MATERIAL PROVIDED Block Start

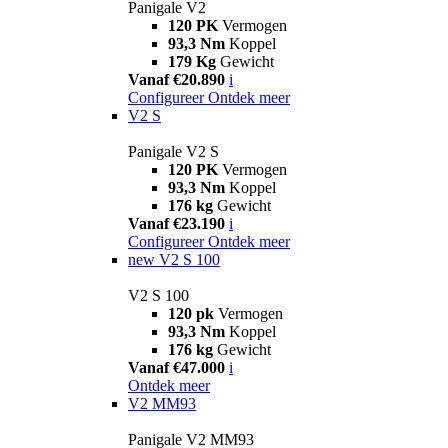
Panigale V2
120 PK
Vermogen
93,3 Nm
Koppel
179 Kg
Gewicht
Vanaf €20.890
i
Configureer
Ontdek meer
V2 S
Panigale V2 S
120 PK
Vermogen
93,3 Nm
Koppel
176 kg
Gewicht
Vanaf €23.190
i
Configureer
Ontdek meer
new
V2 S 100
V2 S 100
120 pk
Vermogen
93,3 Nm
Koppel
176 kg
Gewicht
Vanaf €47.000
i
Ontdek meer
V2 MM93
Panigale V2 MM93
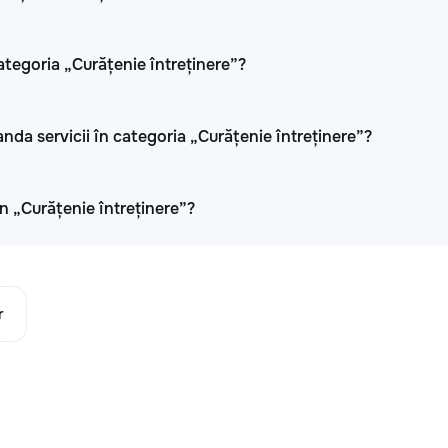
ategoria „Curățenie întreținere”?
anda servicii în categoria „Curățenie întreținere”?
 în „Curățenie întreținere”?
r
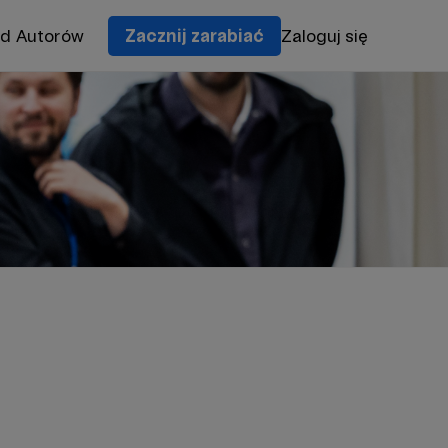
od Autorów
Zacznij zarabiać
Zaloguj się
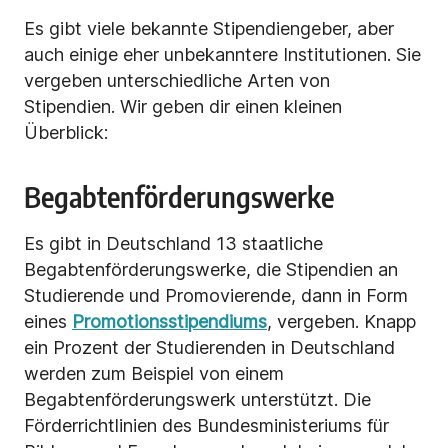
Es gibt
viele bekannte Stipendiengeber, aber
auch einige eher unbekanntere Institutionen. Sie
vergeben
unterschiedliche Arten von
Stipendien. Wir geben dir einen kleinen
Überblick:
Begabtenförderungswerke
Es gibt in Deutschland 13 staatliche
Begabtenförderungswerke, die Stipendien an
Studierende und Promovierende, dann in Form
eines
Promotionsstipendiums
, vergeben. Knapp
ein Prozent der Studierenden in Deutschland
werden zum Beispiel von einem
Begabtenförderungswerk unterstützt. Die
Förderrichtlinien des Bundesministeriums für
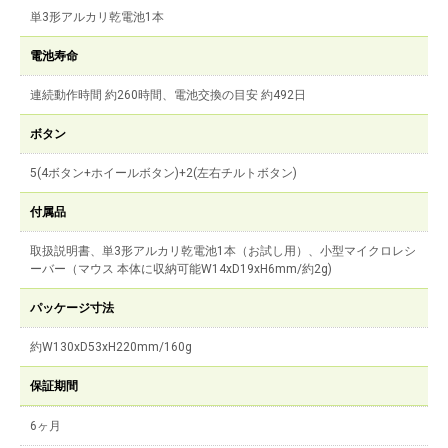
単3形アルカリ乾電池1本
電池寿命
連続動作時間 約260時間、電池交換の目安 約492日
ボタン
5(4ボタン+ホイールボタン)+2(左右チルトボタン)
付属品
取扱説明書、単3形アルカリ乾電池1本（お試し用）、小型マイクロレシ
ーバー（マウス 本体に収納可能W14xD19xH6mm/約2g)
パッケージ寸法
約W130xD53xH220mm/160g
保証期間
6ヶ月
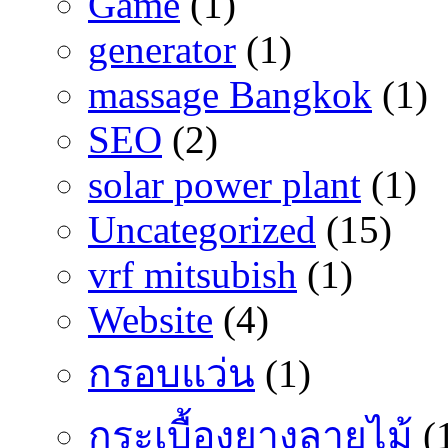
Game
(1)
generator
(1)
massage Bangkok
(1)
SEO
(2)
solar power plant
(1)
Uncategorized
(15)
vrf mitsubish
(1)
Website
(4)
กรอบแว่น
(1)
กระเบื้องยางลายไม้
(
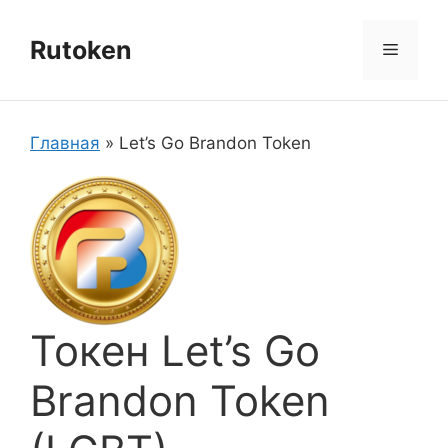
Перейти
к
Rutoken
Меню
содержимому
Главная
»
Let’s Go Brandon Token
Токен Let’s Go
Brandon Token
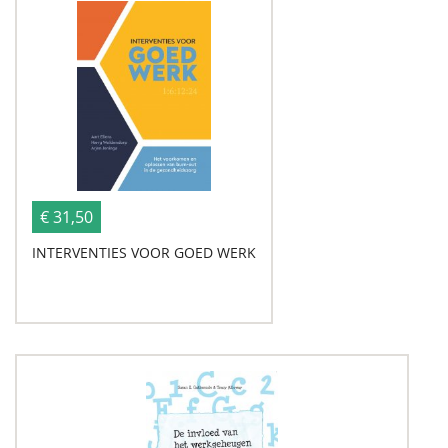
€ 31,50
INTERVENTIES VOOR GOED WERK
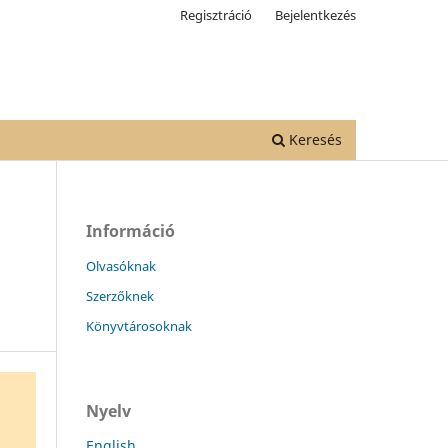
Regisztráció
Bejelentkezés
Keresés
Információ
Olvasóknak
Szerzőknek
Könyvtárosoknak
Nyelv
English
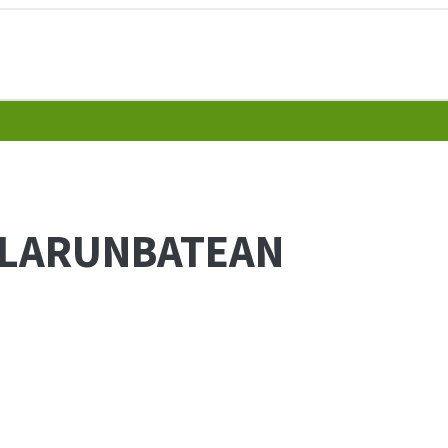
.. LARUNBATEAN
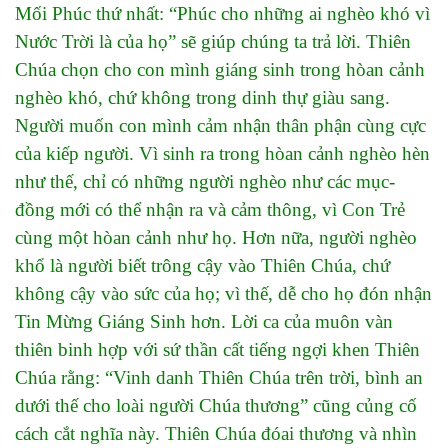
Mối Phúc thứ nhất: “Phúc cho những ai nghèo khó vì
Nước Trời là của họ” sẽ giúp chúng ta trả lời. Thiên
Chúa chọn cho con mình giáng sinh trong hòan cảnh
nghèo khó, chứ không trong dinh thự giàu sang.
Người muốn con mình cảm nhận thân phận cùng cực
của kiếp người. Vì sinh ra trong hòan cảnh nghèo hèn
như thế, chỉ có những người nghèo như các mục-
đồng mới có thể nhận ra và cảm thông, vì Con Trẻ
cùng một hòan cảnh như họ. Hơn nữa, người nghèo
khổ là người biết trông cậy vào Thiên Chúa, chứ
không cậy vào sức của họ; vì thế, dễ cho họ đón nhận
Tin Mừng Giáng Sinh hơn. Lời ca của muôn vàn
thiên binh hợp với sứ thần cất tiếng ngợi khen Thiên
Chúa rằng: “Vinh danh Thiên Chúa trên trời, bình an
dưới thế cho loài người Chúa thương” cũng củng cố
cách cắt nghĩa này. Thiên Chúa đóai thương và nhìn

MATERIAL PROVIDED Block End

DIRECTIONS FOR THIS TASK => The answer is the records above, repeated exactly, with no picture in it.

RESULT OF THE TASK =>
Panigale V2
120 PK
Vermogen
93,3 Nm
Koppel
179 Kg
Gewicht
Vanaf €20.890
i
Configureer
Ontdek meer
V2 S
Panigale V2 S
120 PK
Vermogen
93,3 Nm
Koppel
176 kg
Gewicht
Vanaf €23.190
i
Configureer
Ontdek meer
new
V2 S 100
V2 S 100
120 pk
Vermogen
93,3 Nm
Koppel
176 kg
Gewicht
Vanaf €47.000
i
Ontdek meer
V2 MM93
Panigale V2 MM93
ategoria „Curățenie întreținere”?
anda servicii în categoria „Curățenie întreținere”?
 în „Curățenie întreținere”?
r
od Autorów
Zacznij zarabiać
Zaloguj się
Es gibt
viele bekannte Stipendiengeber, aber
auch einige eher unbekanntere Institutionen. Sie
vergeben
unterschiedliche Arten von
Stipendien. Wir geben dir einen kleinen
Überblick:
Begabtenförderungswerke
Es gibt in Deutschland 13 staatliche
Begabtenförderungswerke, die Stipendien an
Studierende und Promovierende, dann in Form
eines
Promotionsstipendiums
, vergeben. Knapp
ein Prozent der Studierenden in Deutschland
werden zum Beispiel von einem
Begabtenförderungswerk unterstützt. Die
Förderrichtlinien des Bundesministeriums für
単3形アルカリ乾電池1本
電池寿命
連続動作時間 約260時間、電池交換の目安 約492日
ボタン
5(4ボタン+ホイールボタン)+2(左右チルトボタン)
付属品
取扱説明書、単3形アルカリ乾電池1本（お試し用）、小型マイクロレシ
ーバー（マウス 本体に収納可能W14xD19xH6mm/約2g)
パッケージ寸法
約W130xD53xH220mm/160g
保証期間
6ヶ月
Game
(1)
generator
(1)
massage Bangkok
(1)
SEO
(2)
solar power plant
(1)
Uncategorized
(15)
vrf mitsubish
(1)
Website
(4)
กรอบแว่น
(1)
กระเบื้องยางลายไม้
(
Перейти
к
Rutoken
Меню
содержимому
Главная
»
Let’s Go Brandon Token
Токен Let’s Go
Brandon Token
€ 31,50
INTERVENTIES VOOR GOED WERK
Regisztráció
Bejelentkezés
Keresés
Információ
Olvasóknak
Szerzőknek
Könyvtárosoknak
Nyelv
English
.. LARUNBATEAN
Mối Phúc thứ nhất: “Phúc cho những ai nghèo khó vì
Nước Trời là của họ” sẽ giúp chúng ta trả lời. Thiên
Chúa chọn cho con mình giáng sinh trong hòan cảnh
nghèo khó, chứ không trong dinh thự giàu sang.
Người muốn con mình cảm nhận thân phận cùng cực
của kiếp người. Vì sinh ra trong hòan cảnh nghèo hèn
như thế, chỉ có những người nghèo như các mục-
đồng mới có thể nhận ra và cảm thông, vì Con Trẻ
cùng một hòan cảnh như họ. Hơn nữa, người nghèo
khổ là người biết trông cậy vào Thiên Chúa, chứ
không cậy vào sức của họ; vì thế, dễ cho họ đón nhận
Tin Mừng Giáng Sinh hơn. Lời ca của muôn vàn
thiên binh hợp với sứ thần cất tiếng ngợi khen Thiên
Chúa rằng: “Vinh danh Thiên Chúa trên trời, bình an
dưới thế cho loài người Chúa thương” cũng củng cố
cách cắt nghĩa này. Thiên Chúa đóai thương và nhìn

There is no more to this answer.